Yale is accustomed to its graduates making waves. But for the last two years, one grad may have been making a few more waves than he should have.

Jerry Guo ’09, a former Newsweek employee and the founder of Grouper, a real-life social networking business that sends random groups of customers to hot destinations around NYC, was recently called out by online dating industry giant Ignighter for pretending to do an interview for The Atlantic Monthly magazine in order to access the site’s secrets. And Ignighter isn’t the first to complain: Guo’s history of unusual tactics extends back much further than that. But according to a recent Betabeat article, the real issue lies not in Guo’s means and ends, but in the diversity of his experiences.

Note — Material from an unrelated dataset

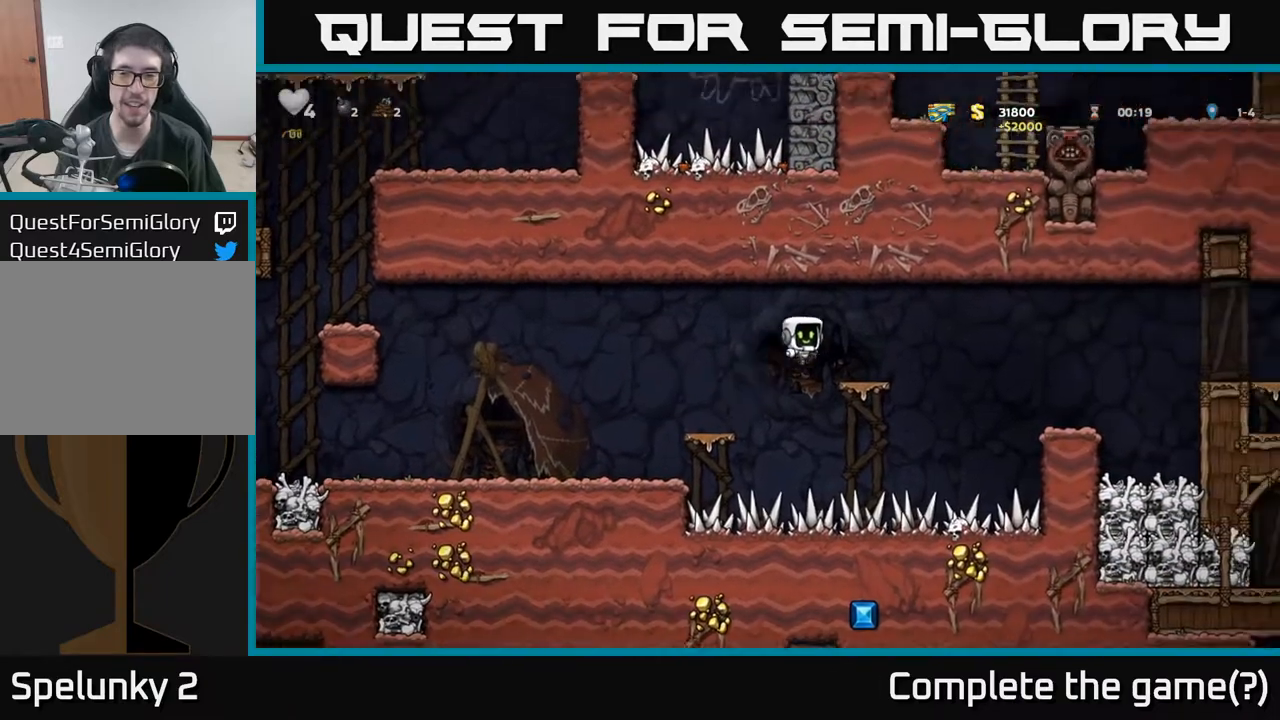
{"buttons": ["DPAD_RIGHT"], "left_stick": "center", "events": [[50, "DPAD_RIGHT", "up"], [233, "DPAD_RIGHT", "down"], [283, "A", "down"], [400, "A", "up"]]}
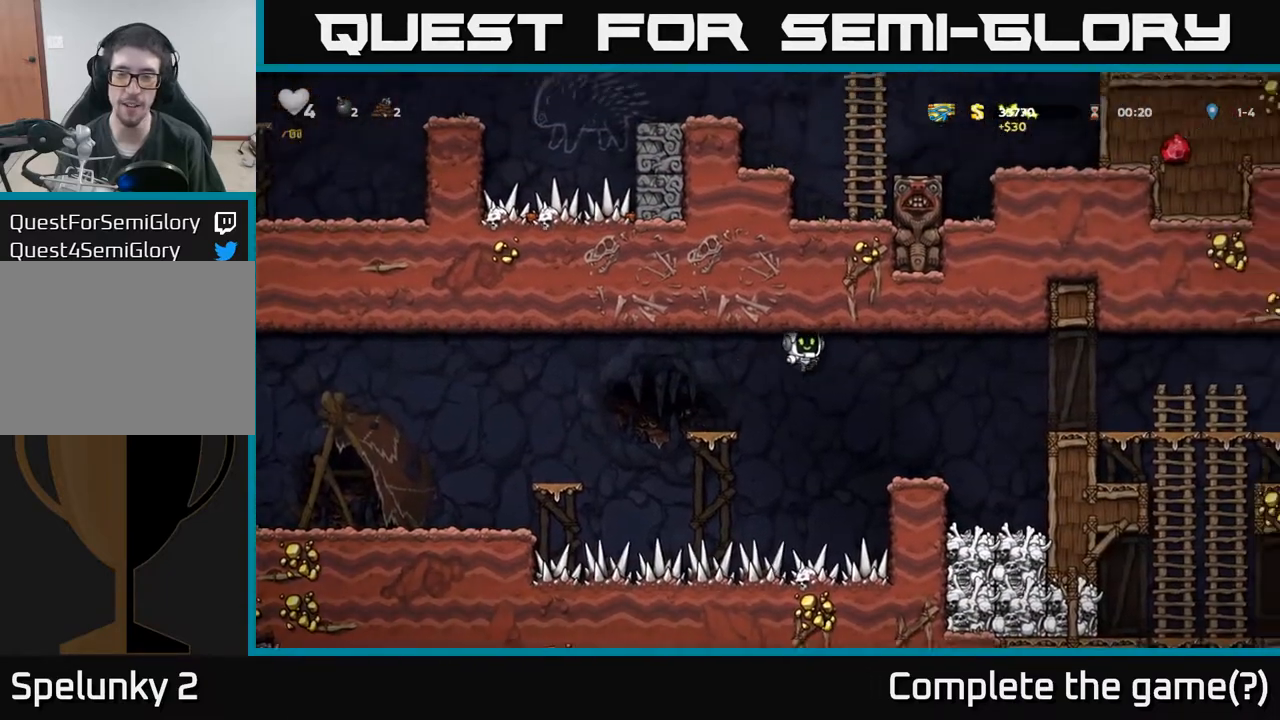
{"buttons": ["A", "DPAD_RIGHT"], "left_stick": "center", "events": [[183, "DPAD_RIGHT", "up"], [383, "DPAD_RIGHT", "down"], [417, "A", "down"]]}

“He was a strange egg, that’s for sure,” said a former staffer who worked with him, quoted in Betabeat’s article, entitled “How Newsweek’s Most Notorious Fellow got Caught Conning Silicon Valley.” “He would disappear for weeks at a time, then call up saying he had an interview with Hugo Chavez or pirates in Africa. Then he would be back at the office, I would see him sleeping under his desk. People joked he was a spy.”

Newsweek’s two dozen filed complains regarding Mr. Guo demonstrate that, regardless of his activity, he does things his way. So it is with Grouper, which is running more smoothly than ever thanks to information garnered by Guo’s fake interview with Igniter executives.

“Jerry is…I think the best word is irreverent,” Micheal Waxman ’09, Guo’s former Yale classmate turned business partner, told Betabeat. ““After all the crazy shit he has done, he’s lucky just to be alive.”